Mis à jour 31-10-2008 09:34
Dénonciation et indignation
Une femme sans papiers a été dénoncée par un fonctionnaire

“Je ne savais pas que c’était un délit de vouloir inscrire mon enfant à l’école.” Nancy M.
Photo : AFP
Nancy M, une Equatorienne sans papier, est ressortie libre hier matin du commissariat où elle était convoquée pour le motif suivant : “Inscription de votre enfant à l’école et situation alors irrégulière en France”. En juillet dernier, elle avait été signalée à la police par un fonctionnaire de la mairie du Ve arrondissement de Paris, alors qu’elle venait d’inscrire son enfant à l’école.
Ecole obligatoire
“Elle a passé près de deux heures à l’intérieur. Nous étions très inquiets.
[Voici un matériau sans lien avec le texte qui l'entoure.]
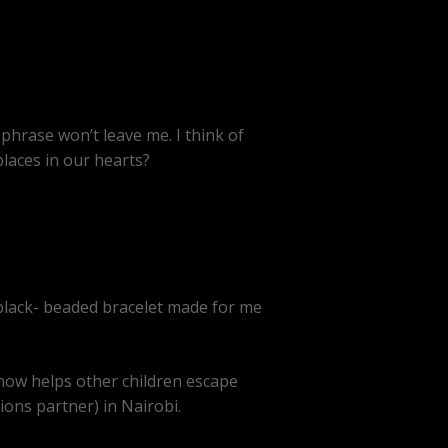
hrase won’t leave me. I think of
places in our hearts?
 black- beaded bracelet made for me
 now helps other children escape
sions partner) in Nairobi.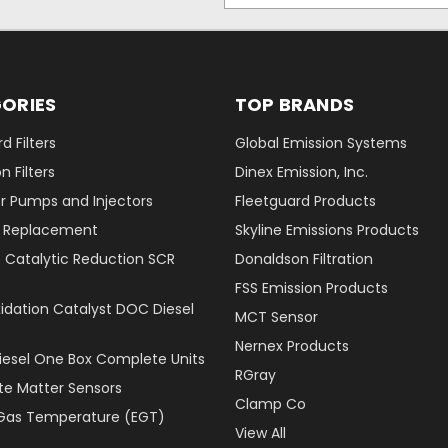
ORIES
TOP BRANDS
d Filters
Global Emission Systems
 Filters
Dinex Emission, Inc.
r Pumps and Injectors
Fleetguard Products
er Replacement
Skyline Emissions Products
e Catalytic Reduction SCR
Donaldson Filtration
FSS Emission Products
xidation Catalyst DOC Diesel
MCT Sensor
Nernex Products
Diesel One Box Complete Units
RGray
ate Matter Sensors
Clamp Co
Gas Temperature (EGT)
View All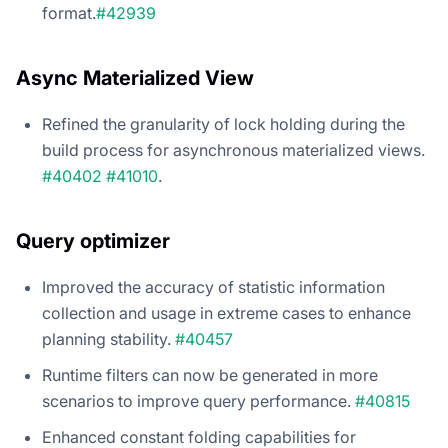
format.
#42939
Async Materialized View
Refined the granularity of lock holding during the
build process for asynchronous materialized views.
#40402
#41010
.
Query optimizer
Improved the accuracy of statistic information
collection and usage in extreme cases to enhance
planning stability.
#40457
Runtime filters can now be generated in more
scenarios to improve query performance.
#40815
Enhanced constant folding capabilities for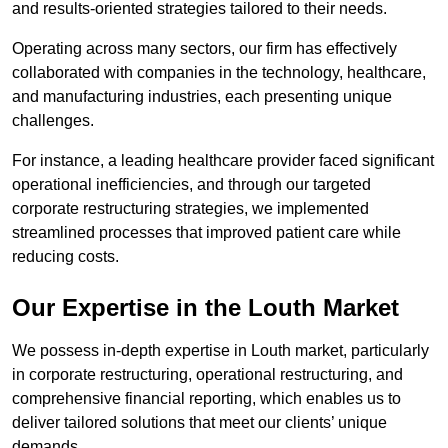
and results-oriented strategies tailored to their needs.
Operating across many sectors, our firm has effectively
collaborated with companies in the technology, healthcare,
and manufacturing industries, each presenting unique
challenges.
For instance, a leading healthcare provider faced significant
operational inefficiencies, and through our targeted
corporate restructuring strategies, we implemented
streamlined processes that improved patient care while
reducing costs.
Our Expertise in the Louth Market
We possess in-depth expertise in Louth market, particularly
in corporate restructuring, operational restructuring, and
comprehensive financial reporting, which enables us to
deliver tailored solutions that meet our clients’ unique
demands.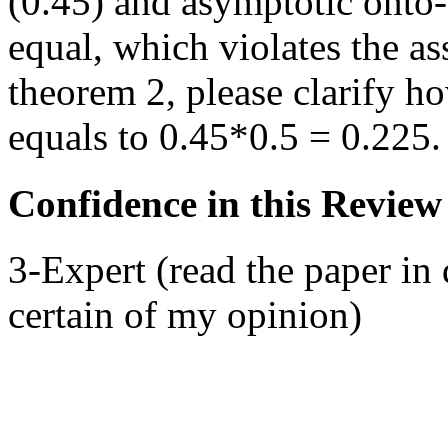
(0.45) and asymptotic onto
equal, which violates the a
theorem 2, please clarify h
equals to 0.45*0.5 = 0.225.
Confidence in this Review
3-Expert (read the paper in 
certain of my opinion)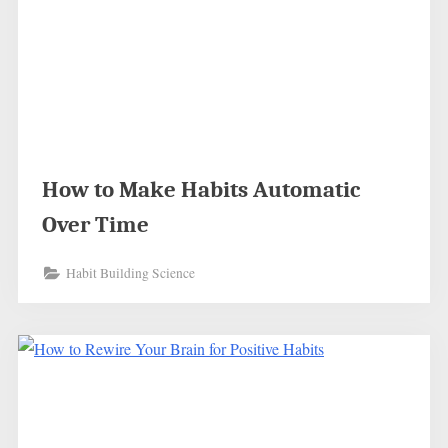
How to Make Habits Automatic
Over Time
Habit Building Science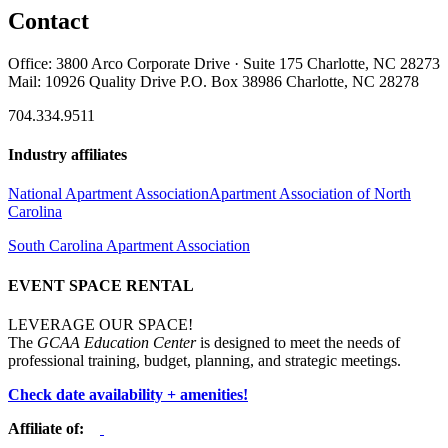
Contact
Office: 3800 Arco Corporate Drive · Suite 175 Charlotte, NC 28273
Mail: 10926 Quality Drive P.O. Box 38986 Charlotte, NC 28278
704.334.9511
Industry affiliates
National Apartment Association
Apartment Association of North
Carolina
South Carolina Apartment Association
EVENT SPACE RENTAL
LEVERAGE OUR SPACE!
The
GCAA Education Center
is designed to meet the needs of
professional training, budget, planning, and strategic meetings.
Check date availability + amenities!
Affiliate of:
Heureusement, elle n’a pas été placée en garde à vue”, indiquait hier Françoise Haaf, de RESF. En 2002, Nancy M avait déjà fait une demande de régularisation, mais, bien qu’elle remplisse tous les critères, son dossier avait été rejeté. Cette fois, grâce à la médiatisation de l’affaire et au soutien des associations, elle pourrait obtenir satisfaction et ne plus être menacée d’expulsion. “Dans la mesure où elle n’a pas été gardée à vue, il n’y a pas de raison pour que son dossier ne recueille pas une réponse favorable puisqu’il y a tout ce qu’il faut dedans”, déclarait hier Bénédicte Kermadec, du Collectif 12.
Obligation scolaire
Dès mercredi, le maire de Paris avait fait part de son indignation, indiquant qu’une enquête administrative serait diligentée afin d'établir les responsabilités de chacun. “Je rappellerai à tous les agents concernés que les données recueillies auprès des parents ne doivent en aucun cas comporter de mention relative à la régularité du séjour qui ne rentre pas dans la procédure d'inscription à l'école” avait ajouté Bertrand Delanoë. Hier, la Ligue internationale contre le racisme et l'antisémitisme (Licra) a réclamé une “sanction exemplaire” contre l’employée municipale qui a dénoncé Nancy.